Stored data entries:
________________________________________
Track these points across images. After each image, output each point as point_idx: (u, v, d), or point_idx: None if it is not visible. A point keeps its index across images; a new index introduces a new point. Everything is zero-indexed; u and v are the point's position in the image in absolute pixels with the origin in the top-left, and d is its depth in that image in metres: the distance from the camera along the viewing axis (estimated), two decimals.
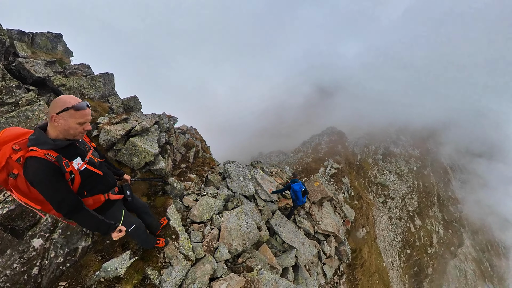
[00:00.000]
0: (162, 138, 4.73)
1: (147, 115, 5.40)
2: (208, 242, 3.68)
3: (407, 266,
________________________________________
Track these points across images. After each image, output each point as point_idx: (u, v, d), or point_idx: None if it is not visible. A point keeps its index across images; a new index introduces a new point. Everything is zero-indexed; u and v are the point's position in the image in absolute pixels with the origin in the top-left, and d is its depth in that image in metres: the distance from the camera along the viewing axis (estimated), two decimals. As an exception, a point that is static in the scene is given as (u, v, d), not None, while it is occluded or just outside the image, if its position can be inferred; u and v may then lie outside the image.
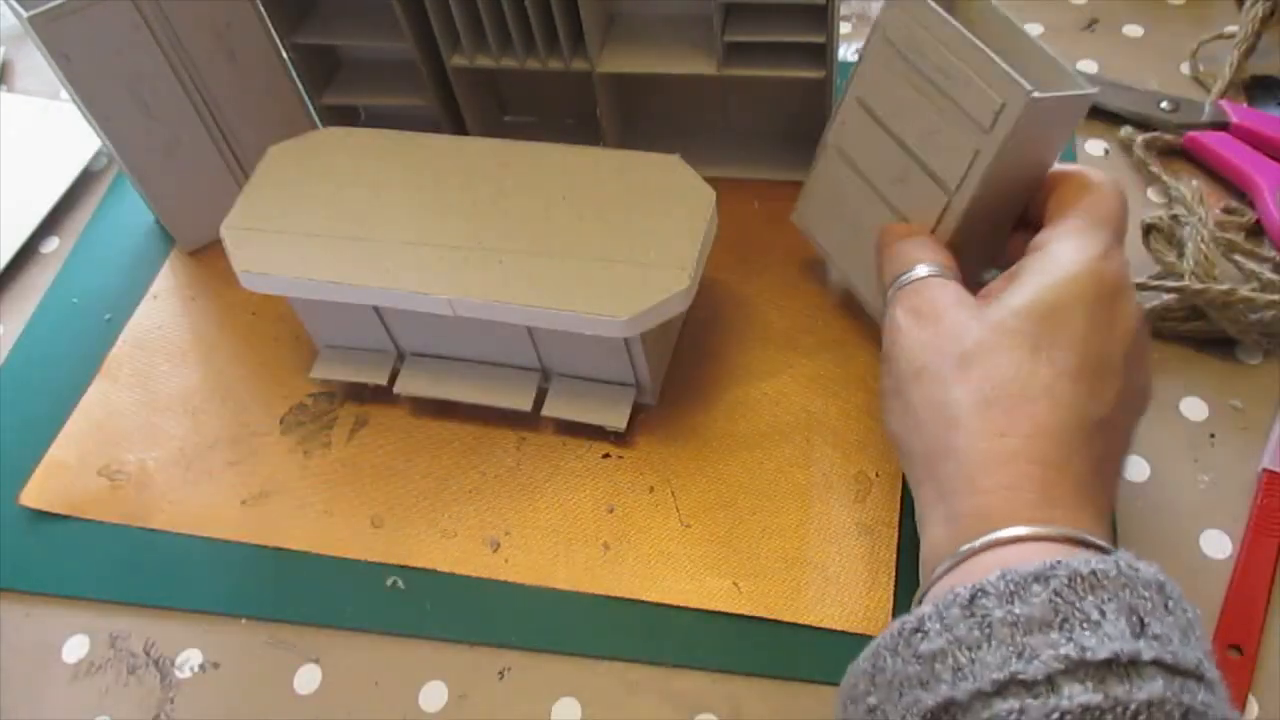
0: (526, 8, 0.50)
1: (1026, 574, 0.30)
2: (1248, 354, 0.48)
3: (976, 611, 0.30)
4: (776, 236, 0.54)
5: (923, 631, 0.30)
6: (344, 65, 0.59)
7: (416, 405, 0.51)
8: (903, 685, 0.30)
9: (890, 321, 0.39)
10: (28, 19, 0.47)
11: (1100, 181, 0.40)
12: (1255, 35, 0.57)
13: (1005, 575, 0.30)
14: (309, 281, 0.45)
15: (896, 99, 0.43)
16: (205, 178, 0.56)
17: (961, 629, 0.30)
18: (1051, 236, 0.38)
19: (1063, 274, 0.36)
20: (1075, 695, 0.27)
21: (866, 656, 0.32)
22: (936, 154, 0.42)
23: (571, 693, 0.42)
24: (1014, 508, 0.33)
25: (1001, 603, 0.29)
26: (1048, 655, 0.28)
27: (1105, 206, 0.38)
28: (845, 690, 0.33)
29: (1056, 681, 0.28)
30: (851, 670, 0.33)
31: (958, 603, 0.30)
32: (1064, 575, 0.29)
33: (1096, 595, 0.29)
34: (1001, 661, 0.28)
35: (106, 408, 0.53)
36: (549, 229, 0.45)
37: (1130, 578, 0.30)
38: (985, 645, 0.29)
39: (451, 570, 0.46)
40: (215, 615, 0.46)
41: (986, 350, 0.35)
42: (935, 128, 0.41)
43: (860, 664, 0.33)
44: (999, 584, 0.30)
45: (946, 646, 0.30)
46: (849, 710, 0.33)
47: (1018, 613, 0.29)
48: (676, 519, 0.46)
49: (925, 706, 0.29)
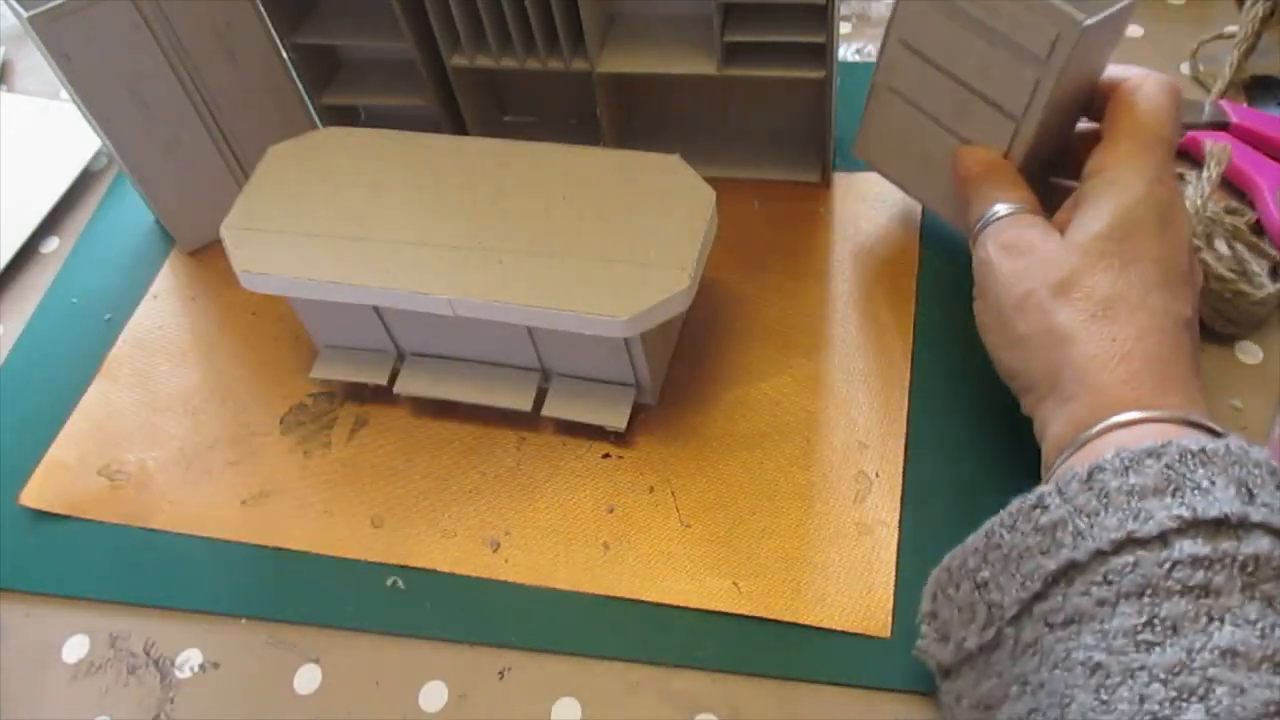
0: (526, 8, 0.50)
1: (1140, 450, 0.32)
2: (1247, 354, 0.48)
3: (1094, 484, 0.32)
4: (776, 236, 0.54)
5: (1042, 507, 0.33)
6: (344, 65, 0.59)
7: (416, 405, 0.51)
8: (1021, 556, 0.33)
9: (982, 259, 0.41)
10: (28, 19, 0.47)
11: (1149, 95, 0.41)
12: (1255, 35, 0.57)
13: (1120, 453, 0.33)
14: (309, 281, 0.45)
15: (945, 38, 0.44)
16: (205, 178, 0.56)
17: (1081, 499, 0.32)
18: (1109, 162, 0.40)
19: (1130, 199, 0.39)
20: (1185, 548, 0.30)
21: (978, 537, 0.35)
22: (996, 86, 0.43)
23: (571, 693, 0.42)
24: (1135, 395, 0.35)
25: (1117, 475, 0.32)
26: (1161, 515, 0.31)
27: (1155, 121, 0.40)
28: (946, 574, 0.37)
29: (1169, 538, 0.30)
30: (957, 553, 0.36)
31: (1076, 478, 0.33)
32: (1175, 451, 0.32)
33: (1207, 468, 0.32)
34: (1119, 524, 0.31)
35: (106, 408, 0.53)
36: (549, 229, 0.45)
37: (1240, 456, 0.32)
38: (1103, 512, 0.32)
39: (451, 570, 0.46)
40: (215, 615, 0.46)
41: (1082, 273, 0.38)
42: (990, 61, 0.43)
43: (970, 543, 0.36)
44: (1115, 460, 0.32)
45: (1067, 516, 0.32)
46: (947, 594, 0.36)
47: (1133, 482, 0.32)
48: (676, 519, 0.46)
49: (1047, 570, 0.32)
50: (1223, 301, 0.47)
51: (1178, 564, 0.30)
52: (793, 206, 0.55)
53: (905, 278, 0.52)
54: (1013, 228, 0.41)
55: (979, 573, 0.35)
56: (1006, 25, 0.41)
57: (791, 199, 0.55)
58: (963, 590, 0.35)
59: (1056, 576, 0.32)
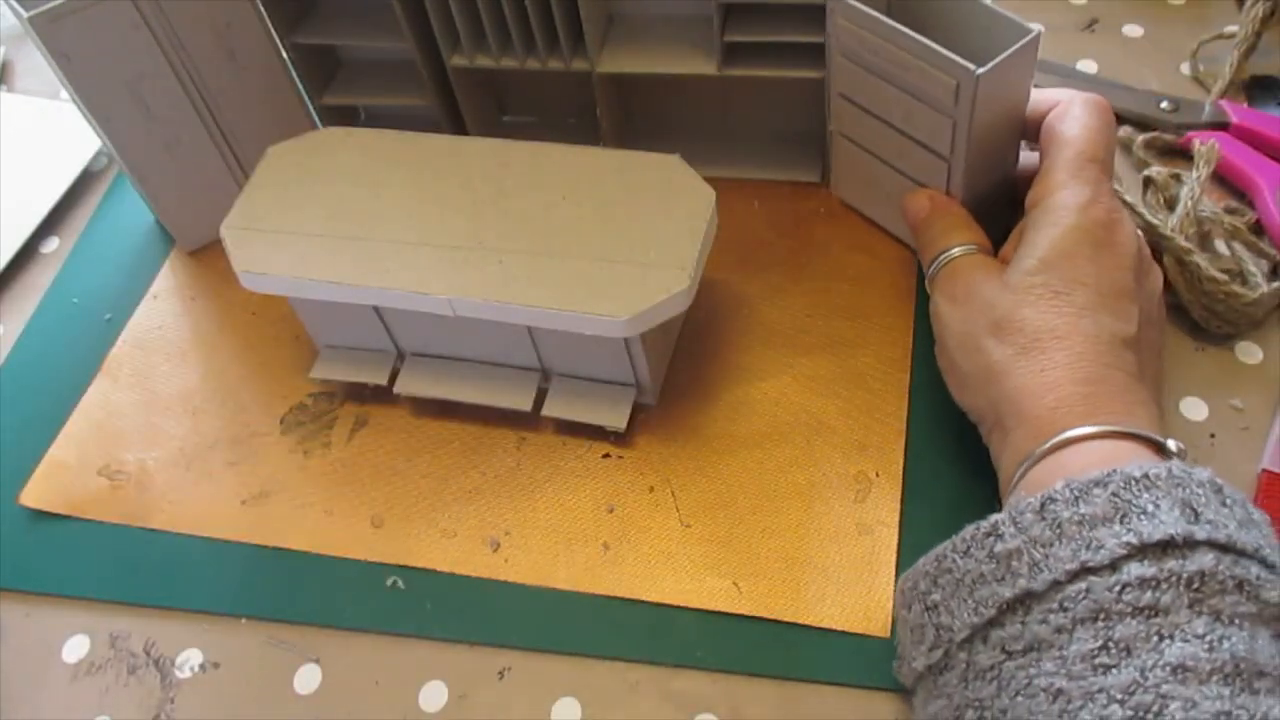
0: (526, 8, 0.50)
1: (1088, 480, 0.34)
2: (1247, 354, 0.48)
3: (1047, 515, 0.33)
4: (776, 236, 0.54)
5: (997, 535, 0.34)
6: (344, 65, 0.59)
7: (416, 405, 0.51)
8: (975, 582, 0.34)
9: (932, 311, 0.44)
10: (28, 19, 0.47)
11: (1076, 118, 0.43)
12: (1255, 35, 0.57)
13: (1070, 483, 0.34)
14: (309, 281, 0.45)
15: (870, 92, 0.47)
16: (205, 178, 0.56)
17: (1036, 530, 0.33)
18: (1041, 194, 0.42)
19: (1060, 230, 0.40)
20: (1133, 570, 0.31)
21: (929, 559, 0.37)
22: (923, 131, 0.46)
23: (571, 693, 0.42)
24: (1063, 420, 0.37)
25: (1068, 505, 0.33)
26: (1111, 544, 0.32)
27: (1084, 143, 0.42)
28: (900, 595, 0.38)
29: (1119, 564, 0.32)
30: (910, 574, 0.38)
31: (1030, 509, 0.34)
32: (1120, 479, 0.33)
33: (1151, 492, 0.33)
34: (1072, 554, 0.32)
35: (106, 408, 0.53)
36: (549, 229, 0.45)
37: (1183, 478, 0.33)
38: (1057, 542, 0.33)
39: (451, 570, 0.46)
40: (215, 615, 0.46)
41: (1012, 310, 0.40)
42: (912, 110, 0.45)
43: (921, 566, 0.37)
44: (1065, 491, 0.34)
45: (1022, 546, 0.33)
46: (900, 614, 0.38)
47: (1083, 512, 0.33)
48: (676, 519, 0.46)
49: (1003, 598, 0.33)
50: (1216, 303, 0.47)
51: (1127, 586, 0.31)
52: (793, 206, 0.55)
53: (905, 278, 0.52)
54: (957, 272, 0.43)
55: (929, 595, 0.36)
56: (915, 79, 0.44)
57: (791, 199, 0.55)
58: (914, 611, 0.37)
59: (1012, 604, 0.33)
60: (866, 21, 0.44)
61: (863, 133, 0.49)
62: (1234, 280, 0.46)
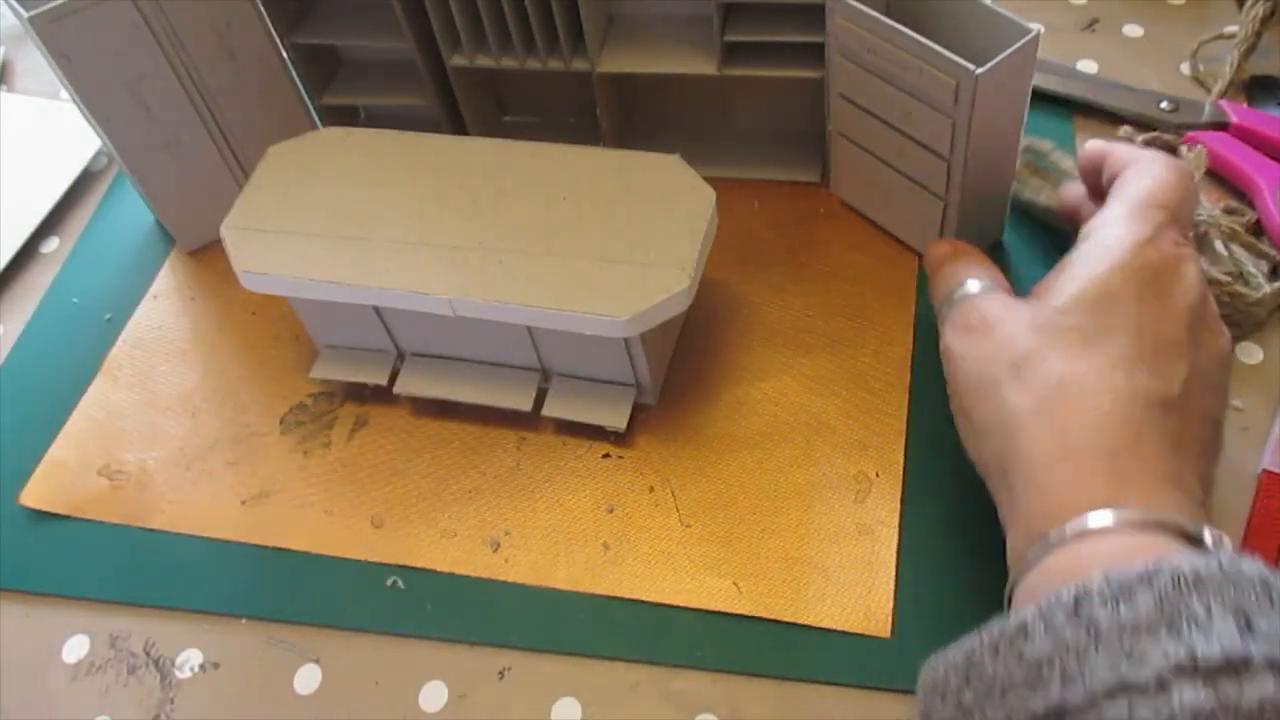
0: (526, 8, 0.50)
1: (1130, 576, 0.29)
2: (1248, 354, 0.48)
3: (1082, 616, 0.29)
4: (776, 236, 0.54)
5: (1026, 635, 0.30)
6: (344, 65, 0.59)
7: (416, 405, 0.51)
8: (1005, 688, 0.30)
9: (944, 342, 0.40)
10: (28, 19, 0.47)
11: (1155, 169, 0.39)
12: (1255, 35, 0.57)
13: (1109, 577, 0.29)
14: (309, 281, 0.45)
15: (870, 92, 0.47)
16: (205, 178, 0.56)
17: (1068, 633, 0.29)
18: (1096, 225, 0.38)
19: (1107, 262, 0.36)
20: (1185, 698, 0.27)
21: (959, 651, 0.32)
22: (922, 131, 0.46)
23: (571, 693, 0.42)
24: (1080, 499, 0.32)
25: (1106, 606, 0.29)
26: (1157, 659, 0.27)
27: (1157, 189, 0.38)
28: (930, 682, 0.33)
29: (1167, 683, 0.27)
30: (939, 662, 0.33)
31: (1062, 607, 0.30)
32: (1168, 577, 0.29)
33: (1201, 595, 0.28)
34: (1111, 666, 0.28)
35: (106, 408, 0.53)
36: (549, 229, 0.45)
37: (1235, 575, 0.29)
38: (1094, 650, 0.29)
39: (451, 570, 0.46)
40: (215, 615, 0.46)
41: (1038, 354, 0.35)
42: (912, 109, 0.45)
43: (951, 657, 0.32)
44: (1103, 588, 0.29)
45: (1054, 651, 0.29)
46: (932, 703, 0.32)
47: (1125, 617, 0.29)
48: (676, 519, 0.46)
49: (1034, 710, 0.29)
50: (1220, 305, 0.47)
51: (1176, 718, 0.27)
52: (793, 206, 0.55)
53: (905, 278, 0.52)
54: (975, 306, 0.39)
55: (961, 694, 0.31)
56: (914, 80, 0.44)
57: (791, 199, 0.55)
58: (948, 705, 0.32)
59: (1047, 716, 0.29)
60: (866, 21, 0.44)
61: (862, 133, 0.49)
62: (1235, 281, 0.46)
________________________________________
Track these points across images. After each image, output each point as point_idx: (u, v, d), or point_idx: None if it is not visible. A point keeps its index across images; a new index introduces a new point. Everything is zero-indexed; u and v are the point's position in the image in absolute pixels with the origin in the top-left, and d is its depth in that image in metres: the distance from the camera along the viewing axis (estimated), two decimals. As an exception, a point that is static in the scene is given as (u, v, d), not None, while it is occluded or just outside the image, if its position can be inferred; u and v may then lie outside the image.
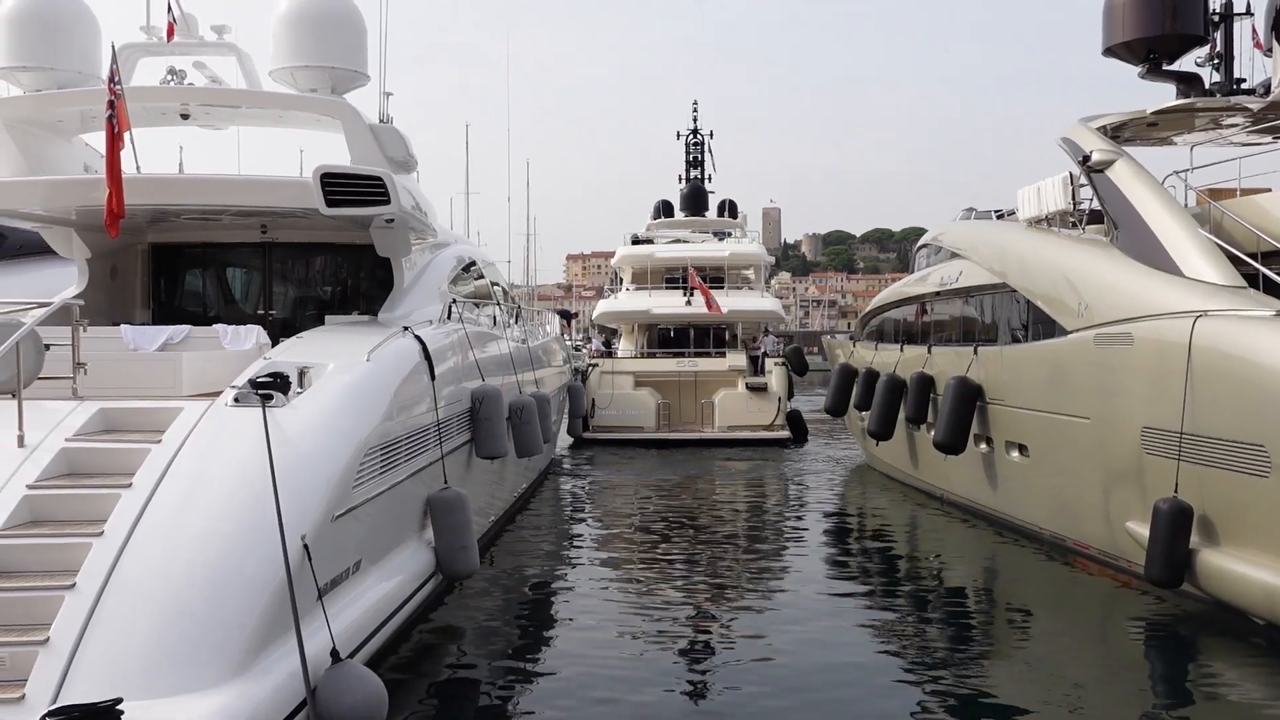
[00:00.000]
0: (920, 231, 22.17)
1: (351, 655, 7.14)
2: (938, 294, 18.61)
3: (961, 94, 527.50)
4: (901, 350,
________________________________________
TO DO: Word for word, restate the lines above from the one with "47: (1018, 613, 0.29)" through the one with "54: (1013, 228, 0.41)", keeping both ends and dropping the pictures.

PROBLEM SOLUTION:
47: (1018, 613, 0.29)
48: (676, 519, 0.46)
49: (925, 706, 0.29)
0: (526, 8, 0.50)
1: (1140, 450, 0.32)
2: (1247, 354, 0.48)
3: (1094, 484, 0.32)
4: (776, 236, 0.54)
5: (1042, 507, 0.33)
6: (344, 65, 0.59)
7: (416, 405, 0.51)
8: (1021, 556, 0.33)
9: (982, 259, 0.41)
10: (28, 19, 0.47)
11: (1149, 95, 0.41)
12: (1255, 35, 0.57)
13: (1120, 453, 0.33)
14: (309, 281, 0.45)
15: (945, 38, 0.44)
16: (205, 178, 0.56)
17: (1081, 499, 0.32)
18: (1109, 162, 0.40)
19: (1130, 199, 0.39)
20: (1185, 548, 0.30)
21: (978, 537, 0.35)
22: (996, 86, 0.43)
23: (571, 693, 0.42)
24: (1135, 395, 0.35)
25: (1117, 475, 0.32)
26: (1161, 515, 0.31)
27: (1155, 121, 0.40)
28: (946, 574, 0.37)
29: (1169, 538, 0.30)
30: (957, 553, 0.36)
31: (1076, 478, 0.33)
32: (1175, 451, 0.32)
33: (1207, 468, 0.32)
34: (1119, 524, 0.31)
35: (106, 408, 0.53)
36: (549, 229, 0.45)
37: (1240, 456, 0.32)
38: (1103, 512, 0.32)
39: (451, 570, 0.46)
40: (215, 615, 0.46)
41: (1082, 273, 0.38)
42: (990, 61, 0.43)
43: (970, 543, 0.36)
44: (1115, 460, 0.32)
45: (1067, 516, 0.32)
46: (947, 594, 0.36)
47: (1133, 482, 0.32)
48: (676, 519, 0.46)
49: (1047, 570, 0.32)
50: (1223, 301, 0.47)
51: (1178, 564, 0.30)
52: (793, 206, 0.55)
53: (905, 278, 0.52)
54: (1013, 228, 0.41)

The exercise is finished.